One of the most difficult situations I've been in as a clergy person, is consulting with family members as a terminally ill loved one awaits a decision about a medical procedure. Unless there is a living will, or the person has clearly communicated their wishes and expectations, the family decision can be both agonizing and conflictive. Even when the wishes of the ill person are known, the decision can be difficult. As we always hold out hope for miracles for our loved ones, and since we generally want to hold onto them as long as possible, the pressure to do everything imaginable to extend life is enormous. Furthermore, the medical system often encourages our anxiety. Expensive technology and advances in surgical and other techniques beg to be used, even with end of life patients who might prefer to avoid them. Without a patient advocate to say "no," most hospitals will use every option at their disposal to extend care and life, especially if one has the means of paying for it. After all, their business is extending life and they are a business.

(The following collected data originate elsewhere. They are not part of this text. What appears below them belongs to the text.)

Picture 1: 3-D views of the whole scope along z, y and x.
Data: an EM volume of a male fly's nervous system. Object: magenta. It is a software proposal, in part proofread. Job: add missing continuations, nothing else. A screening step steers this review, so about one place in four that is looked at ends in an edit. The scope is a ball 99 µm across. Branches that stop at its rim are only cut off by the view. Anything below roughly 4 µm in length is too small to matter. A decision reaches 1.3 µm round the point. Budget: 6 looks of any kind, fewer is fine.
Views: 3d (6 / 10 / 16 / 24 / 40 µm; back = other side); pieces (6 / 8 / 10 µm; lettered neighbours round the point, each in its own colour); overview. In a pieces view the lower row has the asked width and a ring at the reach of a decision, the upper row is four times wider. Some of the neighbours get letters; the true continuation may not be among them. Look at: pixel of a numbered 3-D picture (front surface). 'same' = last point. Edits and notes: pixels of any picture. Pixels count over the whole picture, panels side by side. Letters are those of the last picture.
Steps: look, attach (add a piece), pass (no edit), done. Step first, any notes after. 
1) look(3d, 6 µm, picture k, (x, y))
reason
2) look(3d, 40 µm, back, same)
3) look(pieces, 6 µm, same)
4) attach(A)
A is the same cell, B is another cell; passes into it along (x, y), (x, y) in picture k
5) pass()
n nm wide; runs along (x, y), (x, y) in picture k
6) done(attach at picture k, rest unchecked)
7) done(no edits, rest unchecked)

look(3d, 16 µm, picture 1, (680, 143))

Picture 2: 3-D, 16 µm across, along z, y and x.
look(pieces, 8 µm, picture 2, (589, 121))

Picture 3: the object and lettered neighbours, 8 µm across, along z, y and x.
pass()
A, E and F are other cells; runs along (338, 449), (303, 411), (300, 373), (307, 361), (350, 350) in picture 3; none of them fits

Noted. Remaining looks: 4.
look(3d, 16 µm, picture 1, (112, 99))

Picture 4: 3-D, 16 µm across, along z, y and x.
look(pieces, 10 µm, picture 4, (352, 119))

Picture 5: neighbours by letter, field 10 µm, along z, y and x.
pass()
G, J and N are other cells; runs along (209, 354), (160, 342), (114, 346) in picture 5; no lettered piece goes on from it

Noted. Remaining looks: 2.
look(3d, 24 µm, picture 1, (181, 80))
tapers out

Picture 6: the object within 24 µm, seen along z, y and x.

On one occasion where I was present, the person who was ill had asked not to be resuscitated. He had it in writing. Nevertheless, when his vitals failed, at the insistence of a frightened family member, he was resuscitated! He lived another four or five months, in misery, in nursing care miles from his home, where his elderly wife found it hard to visit.
On another occasion, a 91 year old woman had asked that there be no medical intervention of any kind in her dying process. She wanted to die in her assisted living apartment. Her family agreed. But unknowing staff at the facility sent her to the hospital at the first sign of a medical problem. It was only with the intervention of hospice that she was returned to her home, where she died happily, in peace and with dignity.
We do violence to our seniors when we don't respect their wishes about their life and death. We do violence to them with our pokes and prods, our tests and treatments, our hauling them here and there, when all they want is some peace and quiet in the presence of those who love them.
In my own experience, both my mother and my father took control of their dying experience, with the consent of family members. My father died at home. My mother died at home. One had the aid of visiting nurses, the other of hospice. Both successfully resisted interventions medical personnel wanted, but they didn't. Both embraced death as a part of life. My mother made it seem like she was going to a grand party, where she would see again all those appearing to her from the other world in the last day before she died.
In the midst of all the shouting and ranting that some call a "health care reform" debate in the U.S., and especially as we confront the distortion of "death panels," one thing seems certain. We would be better off as a people were we to recognize the natural human processes of living and dying. We should (even if Medicare doesn't pay for it) be making decisions with loved ones about wishes for the end of life. And we might work harder to keep from doing violence to those who are dying.